Comes right after this

| Jun 5 11:20:28 | check_reload_status: Reloading filter |
| Jun 5 11:20:28 | check_reload_status: Restarting OpenVPN tunnels/interfaces |
| Jun 5 11:20:28 | check_reload_status: Restarting ipsec tunnels |
| Jun 5 11:20:28 | check_reload_status: updating dyndns Yousee |
| Jun 5 11:20:28 | check_reload_status: Reloading filter |
| Jun 5 11:20:28 | check_reload_status: Restarting OpenVPN tunnels/interfaces |
| Jun 5 11:20:28 | check_reload_status: Restarting ipsec tunnels |
| Jun 5 11:20:28 | check_reload_status: updating dyndns Yousee |
| Jun 5 11:20:26 | check_reload_status: Syncing firewall |
| Jun 5 11:20:26 | check_reload_status: Syncing firewall |
| Jun 5 11:20:25 | check_reload_status: Reloading filter |
| Jun 5 11:20:25 | php-fpm[9696]: /rc.start_packages: Reloading Squid for configuration sync |
| Jun 5 11:20:25 | php-fpm[9696]: /rc.start_packages: Restarting/Starting all packages. |
| Jun 5 11:20:23 | lighttpd[33558]: (connections.c.1692) SSL (error): 5 -1 1 Operation not permitted |
| Jun 5 11:20:23 | lighttpd[33558]: (connections.c.619) connection closed: write failed on fd 20 |
| Jun 5 11:20:23 | lighttpd[33558]: (network_openssl.c.118) SSL: 5 -1 1 Operation not permitted |
| Jun 5 11:20:23 | check_reload_status: Reloading filter |
| Jun 5 11:20:23 | check_reload_status: Starting packages |
| Jun 5 11:20:23 | php-fpm[85395]: /rc.newwanip: pfSense package system has detected an IP change or dynamic WAN reconnection - 80.197.148.74 -> 80.197.148.74 - Restarting packages. |
| Jun 5 11:20:23 | php-fpm[60486]: /interfaces.php: Removing static route for monitor 81.19.224.67 and adding a new route through 80.197.148.1 |
| Jun 5 11:20:21 | php-fpm[85395]: /rc.newwanip: Resyncing OpenVPN instances for interface WAN. |
| Jun 5 11:20:21 | check_reload_status: updating dyndns wan |

firewalluser

Did you set an IP address in ESXi for that nic?

Supermule

No it gets that from DHCP on WAN from my ISP. Hypervisor mgmt network is on the LAN.

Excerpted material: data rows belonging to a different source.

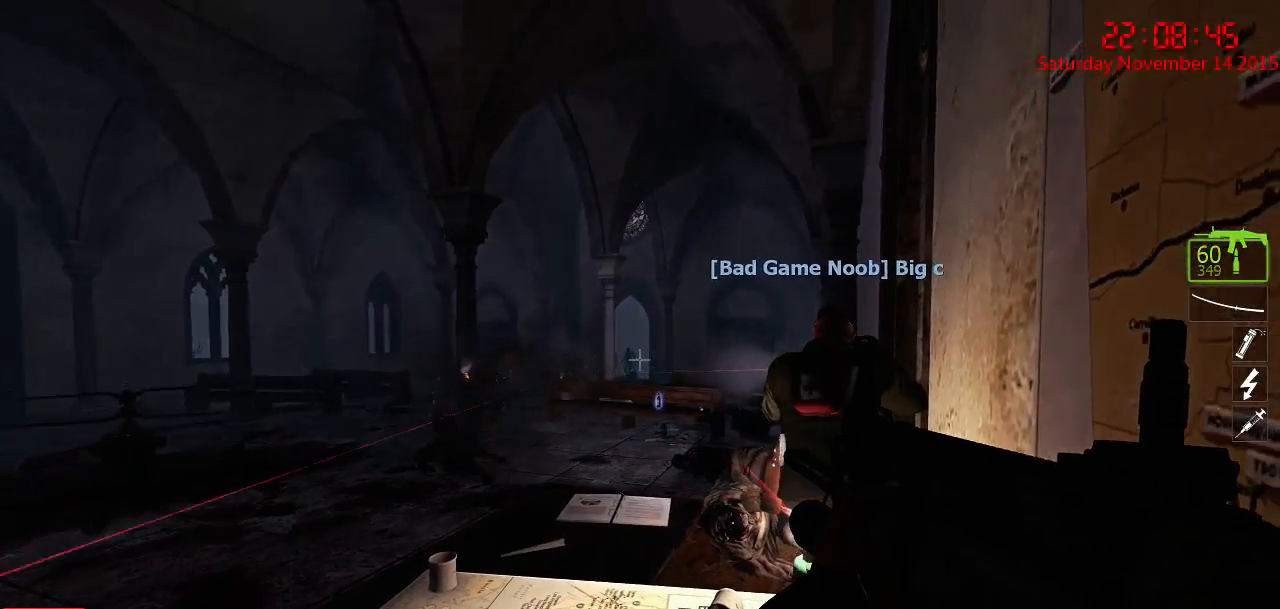
{"keys": ["ctrl"], "mouse": [], "events": [[117, "mouse_left", "down"], [467, "mouse_left", "up"]]}
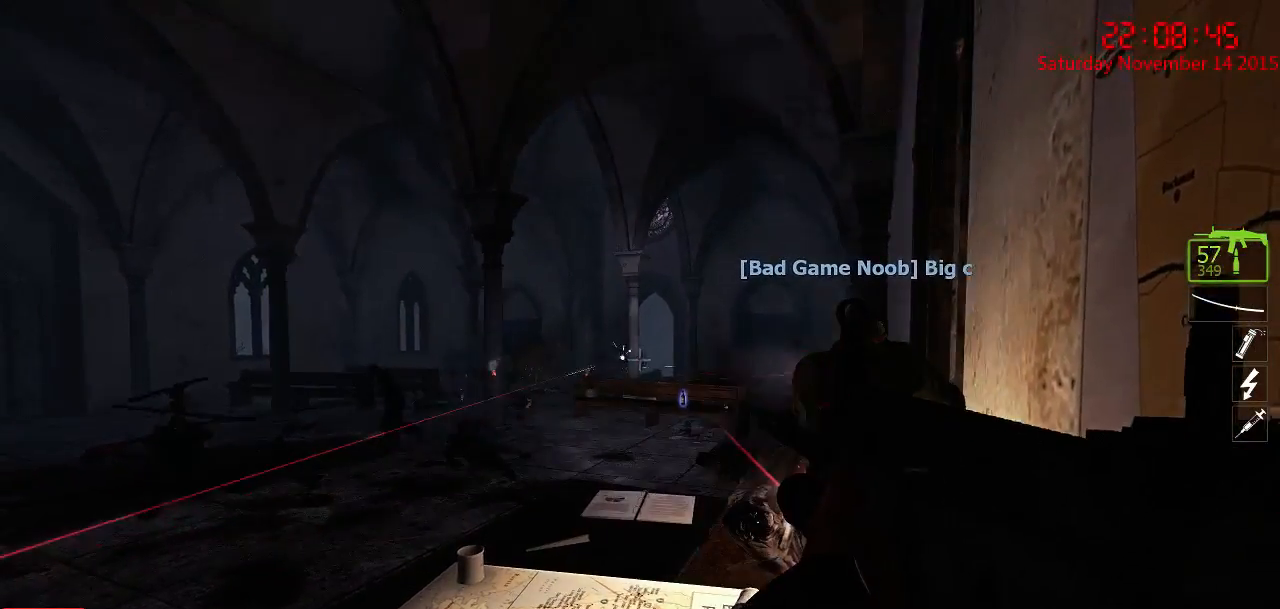
{"keys": ["ctrl"], "mouse": ["left"], "events": [[67, "mouse_left", "down"], [300, "mouse_left", "up"], [400, "mouse_left", "down"]]}
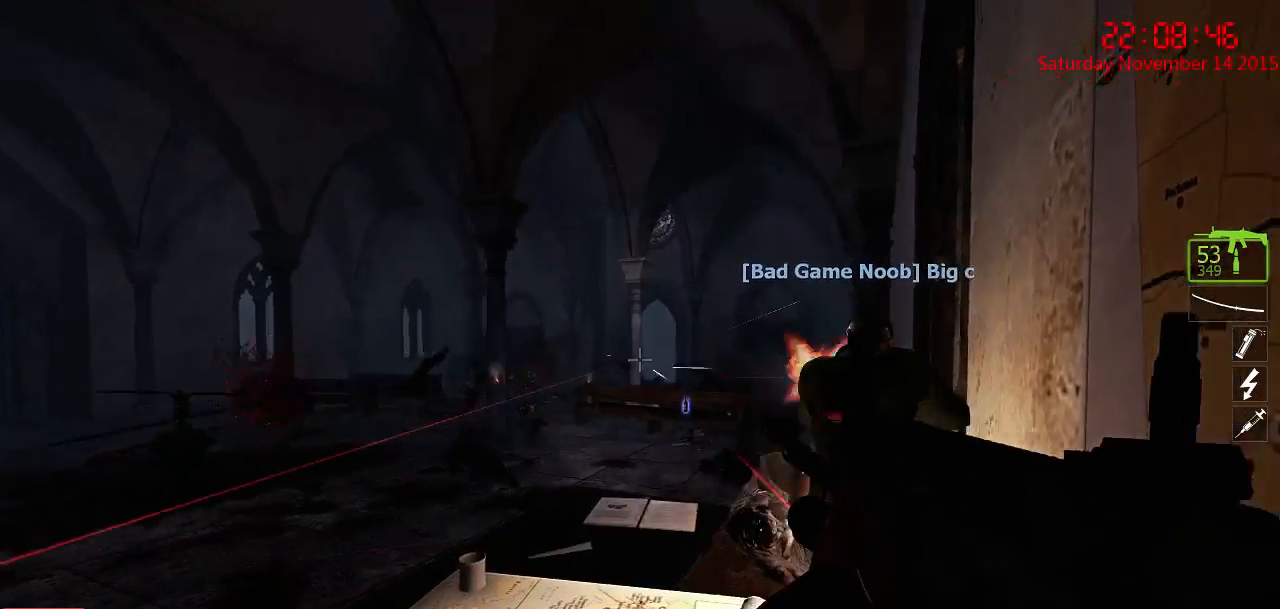
{"keys": ["ctrl", "d"], "mouse": [], "events": [[117, "mouse_left", "up"], [367, "d", "down"]]}
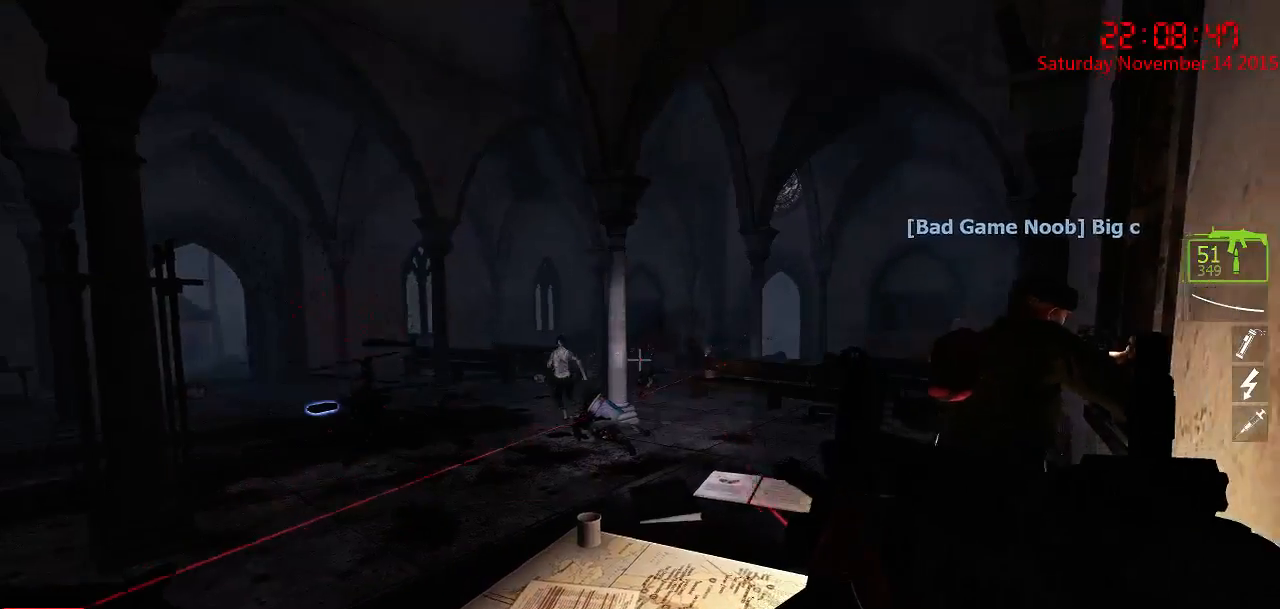
{"keys": ["ctrl"], "mouse": ["left"], "events": [[234, "d", "up"], [317, "mouse_left", "down"]]}
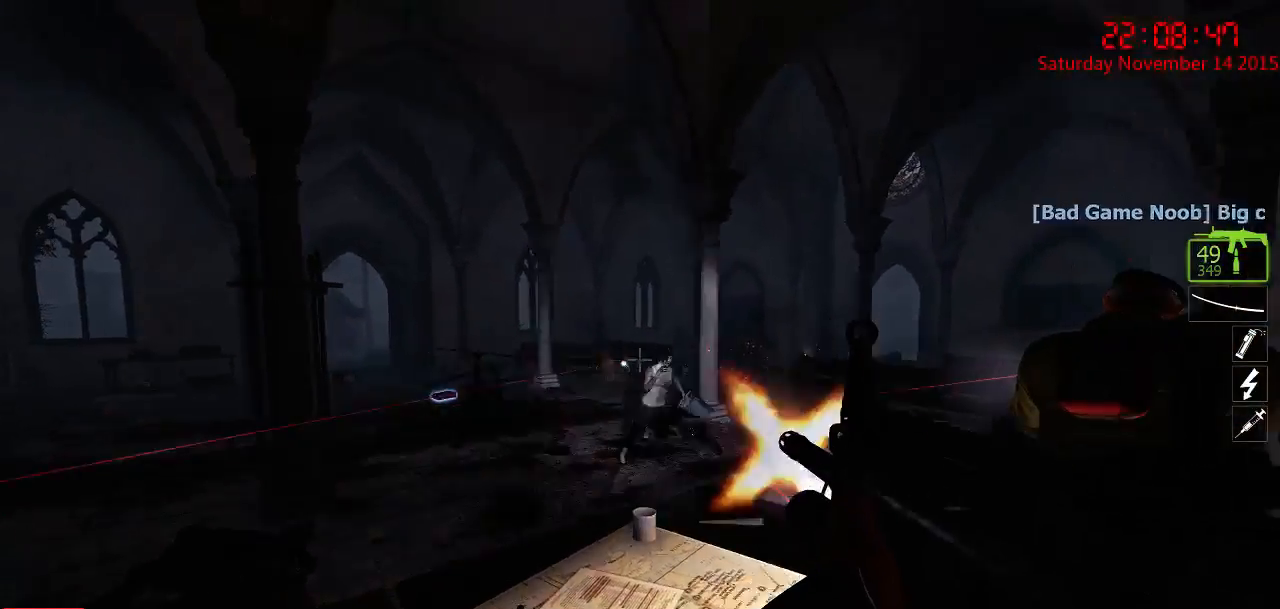
{"keys": ["ctrl"], "mouse": ["left"], "events": []}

DHCP is running on LAN issuing IP's to a Linksys wireless AP in bridge mode.

I do not run HP Jetadmin software on LAN.

log1.PNG_thumb

log2.PNG_thumb

Supermule

Disabled Apinger…

All I get in the logs is this then...

traffic_drop.PNG_thumb

log3.PNG_thumb

firewalluser

This might be an approach for getting Dtrace working on pfsense.

https://forum.pfsense.org/index.php?topic=94838.msg527131#msg527131

Different package, but might work, bit like the only way to get Rpi's working virtually is on Ubuntu with QEMU installed to emulate the ARM's, at which point it becomes alot quicker by virtual of stonking fast hw setting up freebsd and pfsense on RPi's, but I digress.